* TEXT:
>>>

Well you have two options I can think of. In case you have only unique names, you can simply apply the monotonically_increasing_id function. This will create an unique but not consecutive id for each row.
import pyspark.sql.functions as F
from pyspark.ml.feature import StringIndexer
l = [
('nameone', ),
('nametwo', ),
('nameone', )
]
columns = ['Name']
df=spark.createDataFrame(l, columns)
#use Name instead of uniqueId to overwrite the column
df = df.withColumn('uniqueId', F.monotonically_increasing_id())
df.show()
Output:
+-------+----------+
| Name| uniqueId|
+-------+----------+
|nameone| 0|
|nametwo|8589934592|
|nameone|8589934593|
+-------+----------+
In case you want to assign the same id to rows which have the same value for Name, you have to use a StringIndexer:
indexer = StringIndexer(inputCol="Name", outputCol="StringINdex")
df = indexer.fit(df).transform(df)
df.show()
Output:
+-------+----------+-----------+
| Name| uniqueId|StringINdex|
+-------+----------+-----------+
|nameone| 0| 0.0|
|nametwo|8589934592| 1.0|
|nameone|8589934593| 0.0|
+-------+----------+-----------+

<<<

Source text of formatted documents:
>>>

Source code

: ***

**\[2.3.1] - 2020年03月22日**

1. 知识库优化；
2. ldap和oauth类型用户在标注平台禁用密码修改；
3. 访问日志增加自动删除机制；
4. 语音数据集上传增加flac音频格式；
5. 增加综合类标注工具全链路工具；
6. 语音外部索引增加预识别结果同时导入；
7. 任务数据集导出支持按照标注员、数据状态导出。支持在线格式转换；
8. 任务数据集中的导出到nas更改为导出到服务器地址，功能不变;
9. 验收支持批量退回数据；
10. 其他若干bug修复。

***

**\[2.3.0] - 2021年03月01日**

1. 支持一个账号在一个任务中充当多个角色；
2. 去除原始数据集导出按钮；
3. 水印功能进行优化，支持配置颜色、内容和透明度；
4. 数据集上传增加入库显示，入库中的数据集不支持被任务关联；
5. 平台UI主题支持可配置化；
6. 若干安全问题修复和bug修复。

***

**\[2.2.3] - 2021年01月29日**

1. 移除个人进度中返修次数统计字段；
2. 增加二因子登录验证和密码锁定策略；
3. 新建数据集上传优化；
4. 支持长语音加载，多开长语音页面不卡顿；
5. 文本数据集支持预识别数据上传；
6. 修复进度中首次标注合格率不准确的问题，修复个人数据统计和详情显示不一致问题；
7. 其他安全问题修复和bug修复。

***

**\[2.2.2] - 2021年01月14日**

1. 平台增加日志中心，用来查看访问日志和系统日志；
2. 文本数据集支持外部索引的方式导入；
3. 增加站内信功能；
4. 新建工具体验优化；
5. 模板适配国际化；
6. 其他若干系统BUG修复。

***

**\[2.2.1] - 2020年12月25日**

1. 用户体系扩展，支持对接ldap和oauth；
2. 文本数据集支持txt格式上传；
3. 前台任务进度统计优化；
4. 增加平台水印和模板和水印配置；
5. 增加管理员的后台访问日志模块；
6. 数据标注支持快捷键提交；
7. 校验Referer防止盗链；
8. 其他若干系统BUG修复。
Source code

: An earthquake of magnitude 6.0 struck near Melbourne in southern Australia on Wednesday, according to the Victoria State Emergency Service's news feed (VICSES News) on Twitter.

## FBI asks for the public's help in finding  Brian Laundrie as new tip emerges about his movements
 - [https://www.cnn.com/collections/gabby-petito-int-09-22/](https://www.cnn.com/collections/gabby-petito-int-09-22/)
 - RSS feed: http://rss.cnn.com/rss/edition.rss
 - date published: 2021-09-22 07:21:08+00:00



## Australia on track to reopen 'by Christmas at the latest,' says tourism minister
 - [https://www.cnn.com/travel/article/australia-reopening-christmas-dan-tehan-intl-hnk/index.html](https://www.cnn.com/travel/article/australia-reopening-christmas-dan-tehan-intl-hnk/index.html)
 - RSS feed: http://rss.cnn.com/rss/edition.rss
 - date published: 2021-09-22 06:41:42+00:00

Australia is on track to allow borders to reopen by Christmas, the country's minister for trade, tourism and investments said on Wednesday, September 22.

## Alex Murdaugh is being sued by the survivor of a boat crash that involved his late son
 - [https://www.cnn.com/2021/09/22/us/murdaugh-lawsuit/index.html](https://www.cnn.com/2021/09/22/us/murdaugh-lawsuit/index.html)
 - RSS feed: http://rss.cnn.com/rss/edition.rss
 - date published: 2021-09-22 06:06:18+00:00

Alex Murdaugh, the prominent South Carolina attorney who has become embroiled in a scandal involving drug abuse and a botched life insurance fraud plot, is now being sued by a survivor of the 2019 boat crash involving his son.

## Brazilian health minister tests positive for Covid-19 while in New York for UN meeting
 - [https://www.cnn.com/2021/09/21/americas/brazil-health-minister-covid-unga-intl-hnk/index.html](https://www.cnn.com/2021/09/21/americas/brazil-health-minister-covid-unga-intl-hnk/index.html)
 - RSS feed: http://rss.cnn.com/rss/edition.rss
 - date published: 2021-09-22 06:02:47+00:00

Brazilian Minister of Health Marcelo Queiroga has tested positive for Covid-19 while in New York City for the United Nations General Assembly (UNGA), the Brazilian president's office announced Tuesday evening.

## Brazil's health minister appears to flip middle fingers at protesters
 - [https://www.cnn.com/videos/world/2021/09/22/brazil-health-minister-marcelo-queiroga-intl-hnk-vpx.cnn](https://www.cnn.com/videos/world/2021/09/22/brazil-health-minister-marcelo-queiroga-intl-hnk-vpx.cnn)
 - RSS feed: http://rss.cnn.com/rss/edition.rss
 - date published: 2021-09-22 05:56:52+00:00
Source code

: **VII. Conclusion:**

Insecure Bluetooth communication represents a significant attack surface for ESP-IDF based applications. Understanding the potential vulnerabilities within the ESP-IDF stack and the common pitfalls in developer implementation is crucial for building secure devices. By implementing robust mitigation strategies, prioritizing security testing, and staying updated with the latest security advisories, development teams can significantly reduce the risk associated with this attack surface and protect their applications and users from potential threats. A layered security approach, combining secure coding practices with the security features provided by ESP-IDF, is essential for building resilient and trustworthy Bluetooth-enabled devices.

<<<

* YOUR GOAL:
In the PySpark text on assigning row ids, update everything from "import pyspark.sql.functions as" down to "df = df.withColumn('uniqueId', F.monotonically_increasing_id())" by changing "uniqueId" to "rowId" throughout, and write out that updated stretch.

* RESPONSE BOX:
import pyspark.sql.functions as F
from pyspark.ml.feature import StringIndexer
l = [
('nameone', ),
('nametwo', ),
('nameone', )
]
columns = ['Name']
df=spark.createDataFrame(l, columns)
#use Name instead of rowId to overwrite the column
df = df.withColumn('rowId', F.monotonically_increasing_id())